System Triage

System problems are inevitable. At some point the network will not respond, a disk will fail, data will be come corrupted, or perhaps data will be modified with no explanation who is changing it.

We are here to help solve your problems. This month I offer you planning suggestions and front-line troubleshooting steps that you can perform prior to logging a support call. Armed with this information together we can quickly and efficiently solve your problems.

Disaster Planning

Everyone should have a written disaster recovery plan. Moreover, everyone should perform occasional tests of the disaster recovery plan. In dynamic IT environments a plan can quickly become out of date.
Don’t forget that your we can help get your backup system up and running even if you are at a disaster recovery Hot Site.

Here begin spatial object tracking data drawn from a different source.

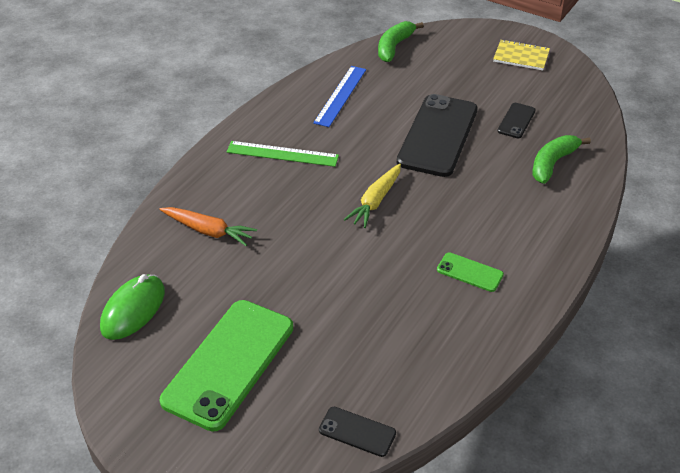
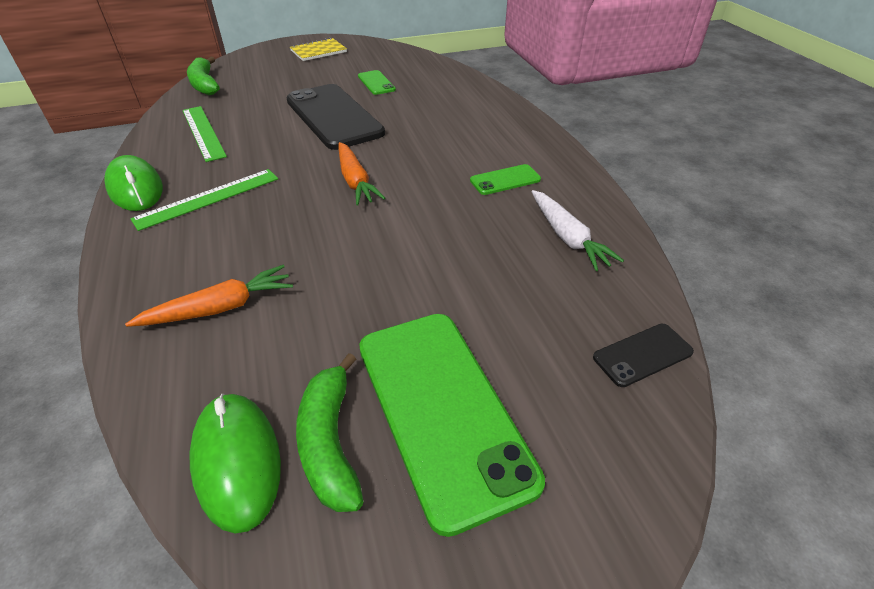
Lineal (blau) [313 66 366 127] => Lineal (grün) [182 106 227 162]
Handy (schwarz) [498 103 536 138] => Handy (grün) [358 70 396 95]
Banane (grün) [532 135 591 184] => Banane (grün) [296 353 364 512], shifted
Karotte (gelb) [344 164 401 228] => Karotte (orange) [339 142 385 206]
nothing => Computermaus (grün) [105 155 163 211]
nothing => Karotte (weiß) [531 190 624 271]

Please take advantage of your AMS service by requesting a review of your backup strategy and how it fits into your overall disaster recovery plan. Backup validation testing is also included with your support as well.

Please remember that we offer Disaster Recovery Hot Site service contracts at very competitive rates.

Network Troubles

When users are unable to access the HP3000 the following items should be checked.
Answers to some of these questions help differentiate between a network problem, a performance problem, or a hung system.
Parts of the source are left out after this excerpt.